Bug #56545 "start process -a" caused all data nodes to die and fail to restart
Submitted: 3 Sep 2010 17:18 Modified: 6 Oct 2010 8:08
Reporter: Andrew Morgan Email Updates:
Status: Can't repeat Impact on me:
None 
Category:MySQL Cluster Manager: Agent Severity:S2 (Serious)
Version:1.1 OS:Linux
Assigned to: CPU Architecture:Any

[3 Sep 2010 17:18] Andrew Morgan
Description:
Note that this test was run using 6 Fedora VMs using VirtualBox on a single Fedora machine.

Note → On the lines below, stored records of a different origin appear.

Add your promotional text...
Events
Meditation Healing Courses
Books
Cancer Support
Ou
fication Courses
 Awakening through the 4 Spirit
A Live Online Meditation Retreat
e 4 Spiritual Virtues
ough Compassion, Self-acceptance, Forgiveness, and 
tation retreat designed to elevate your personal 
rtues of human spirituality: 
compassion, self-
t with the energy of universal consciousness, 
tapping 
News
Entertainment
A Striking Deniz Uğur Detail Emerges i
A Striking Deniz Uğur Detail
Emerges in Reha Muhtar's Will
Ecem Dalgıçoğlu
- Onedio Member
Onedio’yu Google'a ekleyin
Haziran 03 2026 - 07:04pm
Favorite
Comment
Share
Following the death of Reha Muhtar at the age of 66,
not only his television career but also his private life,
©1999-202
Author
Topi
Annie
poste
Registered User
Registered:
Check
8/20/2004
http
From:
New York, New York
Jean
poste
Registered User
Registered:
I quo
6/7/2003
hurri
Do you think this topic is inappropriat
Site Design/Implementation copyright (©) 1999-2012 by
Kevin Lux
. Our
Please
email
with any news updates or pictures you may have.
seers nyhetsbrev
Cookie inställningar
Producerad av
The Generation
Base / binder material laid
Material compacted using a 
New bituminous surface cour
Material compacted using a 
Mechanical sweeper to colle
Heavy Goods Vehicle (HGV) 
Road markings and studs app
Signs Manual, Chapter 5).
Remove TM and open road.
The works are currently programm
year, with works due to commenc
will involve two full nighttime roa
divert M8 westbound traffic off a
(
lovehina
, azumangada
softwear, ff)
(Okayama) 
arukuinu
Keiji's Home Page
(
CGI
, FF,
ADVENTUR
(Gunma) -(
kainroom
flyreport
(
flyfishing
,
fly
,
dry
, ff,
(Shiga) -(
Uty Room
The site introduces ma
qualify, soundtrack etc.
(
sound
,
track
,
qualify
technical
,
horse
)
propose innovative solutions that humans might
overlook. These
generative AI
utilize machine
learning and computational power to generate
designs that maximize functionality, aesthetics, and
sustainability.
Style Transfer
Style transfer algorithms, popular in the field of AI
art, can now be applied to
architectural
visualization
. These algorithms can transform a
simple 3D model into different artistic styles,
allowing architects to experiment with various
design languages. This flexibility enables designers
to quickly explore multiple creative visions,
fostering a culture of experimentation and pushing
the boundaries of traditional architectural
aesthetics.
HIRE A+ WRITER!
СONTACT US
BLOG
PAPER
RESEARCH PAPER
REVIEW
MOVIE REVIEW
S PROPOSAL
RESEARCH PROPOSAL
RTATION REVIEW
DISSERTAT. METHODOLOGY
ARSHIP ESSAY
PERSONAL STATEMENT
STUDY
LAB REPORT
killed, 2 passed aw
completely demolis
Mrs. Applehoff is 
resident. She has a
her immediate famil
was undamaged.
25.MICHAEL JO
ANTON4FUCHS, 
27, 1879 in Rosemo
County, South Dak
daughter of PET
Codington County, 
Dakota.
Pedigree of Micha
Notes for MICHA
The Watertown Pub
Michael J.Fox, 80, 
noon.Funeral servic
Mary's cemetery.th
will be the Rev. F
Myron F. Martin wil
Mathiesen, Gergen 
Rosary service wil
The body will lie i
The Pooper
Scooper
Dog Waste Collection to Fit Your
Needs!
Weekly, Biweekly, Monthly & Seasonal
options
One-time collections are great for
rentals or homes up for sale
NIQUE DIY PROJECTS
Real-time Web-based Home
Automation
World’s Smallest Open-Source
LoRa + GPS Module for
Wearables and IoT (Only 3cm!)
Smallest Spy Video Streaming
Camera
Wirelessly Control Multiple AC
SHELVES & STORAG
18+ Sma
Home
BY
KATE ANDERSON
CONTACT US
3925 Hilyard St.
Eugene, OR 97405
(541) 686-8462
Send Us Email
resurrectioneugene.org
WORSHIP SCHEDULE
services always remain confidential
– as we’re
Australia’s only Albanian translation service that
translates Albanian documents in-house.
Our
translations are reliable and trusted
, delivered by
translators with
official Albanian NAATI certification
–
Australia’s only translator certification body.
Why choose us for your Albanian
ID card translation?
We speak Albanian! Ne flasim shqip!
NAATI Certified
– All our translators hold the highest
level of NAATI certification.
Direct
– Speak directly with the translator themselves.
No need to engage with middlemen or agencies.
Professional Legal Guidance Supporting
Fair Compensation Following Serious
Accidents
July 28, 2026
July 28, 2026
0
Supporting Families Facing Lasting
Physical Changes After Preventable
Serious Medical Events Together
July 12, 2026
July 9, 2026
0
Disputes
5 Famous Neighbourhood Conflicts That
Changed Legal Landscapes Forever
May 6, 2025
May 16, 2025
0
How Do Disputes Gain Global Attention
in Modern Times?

I ran these commands while traffic was running:

mysql> add process --processhosts=ndbd@192.168.0.35,ndbd@192.168.0.36 mycluster;
+------------------------------+
| Command result               |
+------------------------------+
| Processes added successfully |
+------------------------------+
1 row in set (2 min 16.18 sec)

mysql>  show status -r mycluster;
+------+----------+--------------+---------+-----------+
| Id   | Process  | Host         | Status  | Nodegroup |
+------+----------+--------------+---------+-----------+
| 1    | ndb_mgmd | 192.168.0.31 | running |           |
| 2    | ndbd     | 192.168.0.33 | running | 0         |
| 3    | ndbd     | 192.168.0.34 | running | 0         |
| 4    | mysqld   | 192.168.0.31 | running |           |
| 5    | mysqld   | 192.168.0.32 | running |           |
| 6    | ndbd     | 192.168.0.35 | added   | n/a       |
| 7    | ndbd     | 192.168.0.36 | added   | n/a       |
+------+----------+--------------+---------+-----------+
7 rows in set (0.90 sec)

mysql> start process -a mycluster;
ERROR 7006 (00MGR): Process id 6 (ndbd) terminated unexpectedly: proc_info->exitstatus=65280 proc_info->lastoutput=`2010-09-03 18:05:10 [ndbd] INFO     -- Error handler shutdown completed - exiting
' proc_report->errormsg=`process ospid 1938 exited, exitcode 65280'

I will attach the log files. Core dumps are available if required.

How to repeat:
Follow the steps above.

Suggested fix:
Identify whether issue is with Cluster or MCM and then fix or identify that the environment is the issue.
[3 Sep 2010 17:40] Andrew Morgan
Machine that was running VMs on seems to have a disk problem; should suspend this bug until reconfirmed on healthy system/
[3 Oct 2010 23:00] Bugs System
No feedback was provided for this bug for over a month, so it is
being suspended automatically. If you are able to provide the
information that was originally requested, please do so and change
the status of the bug back to "Open".